Excerpted passage:
»»

ON THE SUNDAY OF LIFE...

Porcupine Tree

 

Heavy Prog

3.03 | 970 ratings

From Progarchives.com, the ultimate progressive rock music website

stonebeard
4 stars On the Sunday of Life..... was the last Porcupine Tree album for me to acquire of the recent reissues. I had it in my head that this was a very scatter shot record, thoughts embedded surely by constant forum rhetoric about the shortcomings of the album--or perhaps a lack of acknowledgment of it in debate at all! Well, the people were right, in a way. On the Sunday of Life..... is all over the place musically. If one's looking for a binding theme to bring it all together, good luck finding one! It is basically a collection of songs from the earliest days of Porcupine Tree, which basically consisted of Steve Wilson in a home studio churning out some of the best Barrett-era Pink Floyd-influenced songs with the comforting overtone of ambiance and space-out music we would come to enjoy from later Porcupine Tree efforts, such as Voyage 34 and Up the Downstair. The musical content is wondrously advanced compared with what I was led to expect from the album. It's still rather raw around the edges, heard especially in the jangling acoustic strums on "Nine Cats," but the production is spot-on throughout.

In the liner notes of On the Sunday of Life....., Wilson reveals that about half of the music this album was all written and recorded in the mid-eighties, when he was still in his high school day! *Cue jaw-dropping* It shows great fortitude on his part, to be sure. Granted that some of the songs are just silly, which may or may not be due to the lyricist on most of the tracks: Alan Duffy, a friend of Wilson. A great many of the songs just scream "SYD BARRETT!!!" with a healthy dose of psychedelia and whimsy almost omnipresent throughout On the Sunday of Life..... Of course, a major exception to this observation would be "Radioactive Toy," which deals with the subject of nuclear paranoia.

««

Record set:

»»

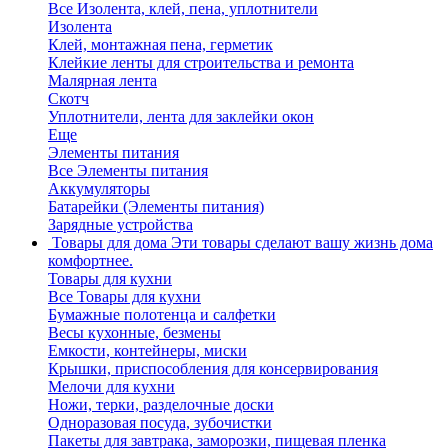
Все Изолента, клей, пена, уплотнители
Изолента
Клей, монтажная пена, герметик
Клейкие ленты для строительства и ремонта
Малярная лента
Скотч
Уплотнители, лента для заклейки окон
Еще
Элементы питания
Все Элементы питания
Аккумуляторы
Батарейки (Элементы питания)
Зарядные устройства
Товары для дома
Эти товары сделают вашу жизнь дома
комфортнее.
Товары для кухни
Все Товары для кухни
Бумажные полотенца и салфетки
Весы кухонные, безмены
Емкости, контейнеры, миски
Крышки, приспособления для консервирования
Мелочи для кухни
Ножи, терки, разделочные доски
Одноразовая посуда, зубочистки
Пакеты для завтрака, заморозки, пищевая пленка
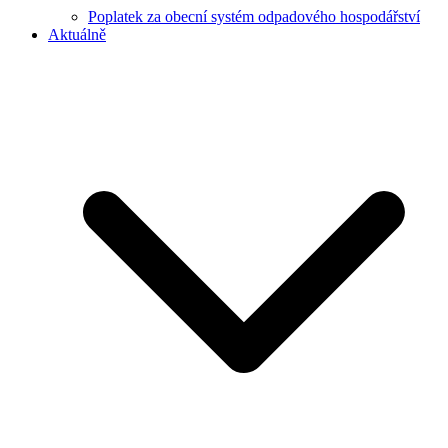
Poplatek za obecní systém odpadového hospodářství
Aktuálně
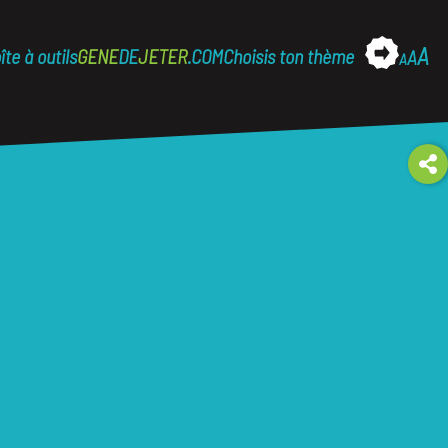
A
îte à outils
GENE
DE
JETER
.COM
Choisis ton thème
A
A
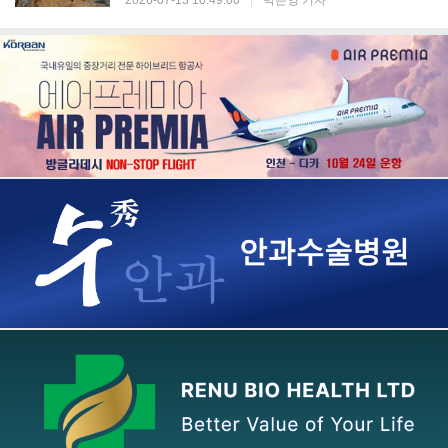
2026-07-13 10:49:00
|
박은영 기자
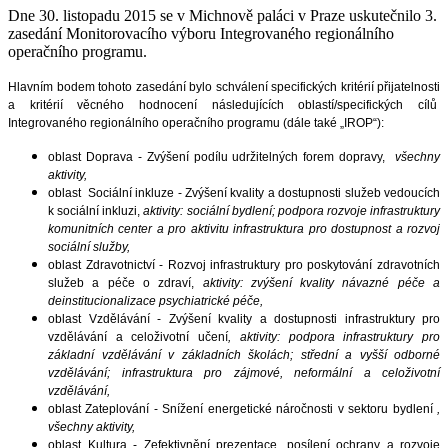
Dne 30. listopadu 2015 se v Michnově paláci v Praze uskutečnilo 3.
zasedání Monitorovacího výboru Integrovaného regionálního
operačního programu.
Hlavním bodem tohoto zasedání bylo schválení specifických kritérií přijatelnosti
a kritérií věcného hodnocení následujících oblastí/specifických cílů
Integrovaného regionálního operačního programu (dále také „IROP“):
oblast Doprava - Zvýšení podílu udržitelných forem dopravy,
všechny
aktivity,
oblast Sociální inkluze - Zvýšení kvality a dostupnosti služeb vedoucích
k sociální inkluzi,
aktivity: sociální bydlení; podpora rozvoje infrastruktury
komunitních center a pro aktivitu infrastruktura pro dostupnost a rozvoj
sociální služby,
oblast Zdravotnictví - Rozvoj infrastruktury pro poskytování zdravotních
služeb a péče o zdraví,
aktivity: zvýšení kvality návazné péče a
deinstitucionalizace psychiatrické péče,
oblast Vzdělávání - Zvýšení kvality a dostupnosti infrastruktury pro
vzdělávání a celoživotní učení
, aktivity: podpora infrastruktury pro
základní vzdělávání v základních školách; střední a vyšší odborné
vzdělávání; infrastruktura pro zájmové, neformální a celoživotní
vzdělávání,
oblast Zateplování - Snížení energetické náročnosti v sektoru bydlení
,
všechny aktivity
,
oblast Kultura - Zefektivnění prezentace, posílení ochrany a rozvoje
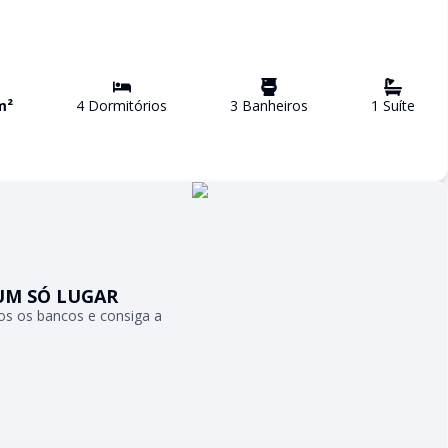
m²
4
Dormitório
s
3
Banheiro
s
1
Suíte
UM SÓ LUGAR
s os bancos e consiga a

««
»»

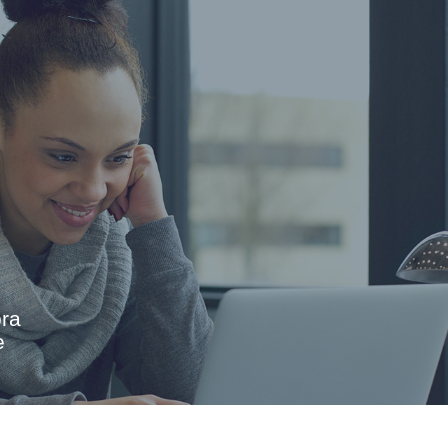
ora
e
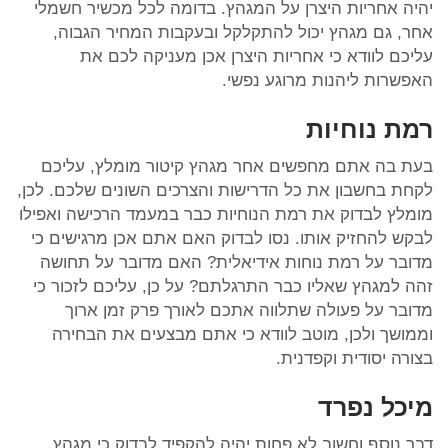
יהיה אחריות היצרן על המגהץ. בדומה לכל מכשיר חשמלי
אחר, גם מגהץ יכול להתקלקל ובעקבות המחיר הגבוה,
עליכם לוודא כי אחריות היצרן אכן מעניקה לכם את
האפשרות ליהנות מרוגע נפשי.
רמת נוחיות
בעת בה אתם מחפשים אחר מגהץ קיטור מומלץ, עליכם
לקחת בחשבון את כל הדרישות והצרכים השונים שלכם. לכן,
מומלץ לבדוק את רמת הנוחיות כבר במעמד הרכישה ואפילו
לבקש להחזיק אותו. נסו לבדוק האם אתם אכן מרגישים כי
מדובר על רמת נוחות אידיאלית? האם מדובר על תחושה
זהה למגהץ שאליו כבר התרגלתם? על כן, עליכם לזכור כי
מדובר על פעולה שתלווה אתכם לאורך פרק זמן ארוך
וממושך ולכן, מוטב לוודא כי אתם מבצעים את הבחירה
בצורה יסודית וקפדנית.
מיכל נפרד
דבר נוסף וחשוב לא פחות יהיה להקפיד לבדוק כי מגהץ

««
»»

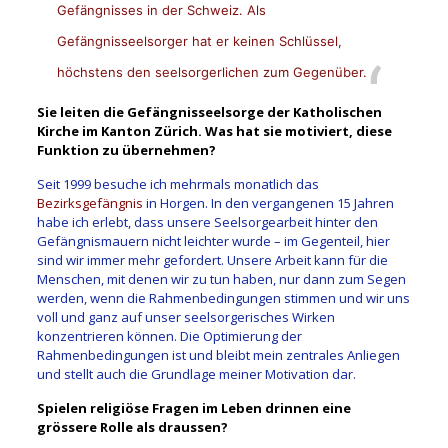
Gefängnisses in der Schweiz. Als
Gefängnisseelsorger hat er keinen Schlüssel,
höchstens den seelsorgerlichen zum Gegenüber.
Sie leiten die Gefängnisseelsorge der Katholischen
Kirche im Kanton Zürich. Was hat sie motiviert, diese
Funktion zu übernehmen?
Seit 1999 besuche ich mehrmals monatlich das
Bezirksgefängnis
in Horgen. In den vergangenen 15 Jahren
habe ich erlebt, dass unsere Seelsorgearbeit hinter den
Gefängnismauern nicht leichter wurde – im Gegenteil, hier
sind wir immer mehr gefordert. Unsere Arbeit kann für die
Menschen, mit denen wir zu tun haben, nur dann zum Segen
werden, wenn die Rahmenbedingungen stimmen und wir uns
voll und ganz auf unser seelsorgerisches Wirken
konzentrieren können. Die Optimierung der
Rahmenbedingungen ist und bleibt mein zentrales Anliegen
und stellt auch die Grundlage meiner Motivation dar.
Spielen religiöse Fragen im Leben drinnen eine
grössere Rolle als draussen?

««

Things to do:
A – In the Porcupine Tree album review, copy the passage between "In the liner" and "of nuclear paranoia.", inclusive.
B – Turn the paragraph of the album review that begins "In the liner notes of On the Sunday of Life" into a short bulleted list that keeps its main facts.
C – Continue the review of the Porcupine Tree album from its final sentence.

Answers to this exercise:
A –
In the liner notes of On the Sunday of Life....., Wilson reveals that about half of the music this album was all written and recorded in the mid-eighties, when he was still in his high school day! *Cue jaw-dropping* It shows great fortitude on his part, to be sure. Granted that some of the songs are just silly, which may or may not be due to the lyricist on most of the tracks: Alan Duffy, a friend of Wilson. A great many of the songs just scream "SYD BARRETT!!!" with a healthy dose of psychedelia and whimsy almost omnipresent throughout On the Sunday of Life..... Of course, a major exception to this observation would be "Radioactive Toy," which deals with the subject of nuclear paranoia.

B –
- According to the liner notes, Wilson wrote and recorded about half of the album's music in the mid-eighties, while he was still in high school, which shows great fortitude.
- Some songs are silly, possibly because of Alan Duffy, a friend of Wilson who wrote the lyrics for most tracks.
- Many songs strongly evoke Syd Barrett, and psychedelia and whimsy run through almost the whole album.
- A major exception is "Radioactive Toy," which deals with nuclear paranoia.

C –
Many of the songs on On the Sunday of Life..... are--I don't want to say "throwaway tracks"--but just not incredibly essential. They do add the the feeling of the album without being essential to the Porcupine Tree uninitiated. Basically: don't expect a good 3/4 of these songs to crop up in 21st century Porcupine Tree concerts. My favorite songs would be "On the Sunday of Life.../The Nostalgia Factory," "Radioactive Toy," "Nine Cats," "And the Swallows Dance Above the Sun" and "It Will Rain for a Million Years." These songs alone warrant any fan of spacey music to take a close look at the early stages of Porcupine Tree.

I do indeed enjoy every second of this quirky release, but compared to the rest of Porcupine Tree's career, it is certainly unrefined. On the Sunday of Life..... is a charming release, full of enjoyable if not brilliant songs. Don't be fooled by the rating; it is essential for any hardcore Porcupine Tree fan, and worthy of any music collection.